_About this exercise_
All that should be output is the block of lines below from the line with "May 5, 2025" to the line with "code XN7XA3K when ordering online get", both included, exactly as written.

_Data records_
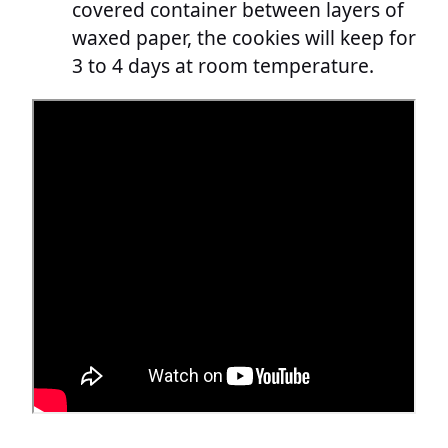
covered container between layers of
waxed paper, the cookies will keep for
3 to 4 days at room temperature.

--

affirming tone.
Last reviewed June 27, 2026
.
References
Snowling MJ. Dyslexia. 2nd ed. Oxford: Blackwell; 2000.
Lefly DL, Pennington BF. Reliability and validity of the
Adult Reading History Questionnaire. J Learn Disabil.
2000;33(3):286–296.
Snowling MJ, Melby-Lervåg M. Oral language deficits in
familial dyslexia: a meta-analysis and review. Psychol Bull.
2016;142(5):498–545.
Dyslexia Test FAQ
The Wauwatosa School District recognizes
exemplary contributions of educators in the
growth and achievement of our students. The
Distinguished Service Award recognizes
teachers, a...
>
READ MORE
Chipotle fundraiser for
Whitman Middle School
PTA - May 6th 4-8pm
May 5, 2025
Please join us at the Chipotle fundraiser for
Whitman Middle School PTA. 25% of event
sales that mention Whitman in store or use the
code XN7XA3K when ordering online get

_The completed task_
May 5, 2025
Please join us at the Chipotle fundraiser for
Whitman Middle School PTA. 25% of event
sales that mention Whitman in store or use the
code XN7XA3K when ordering online get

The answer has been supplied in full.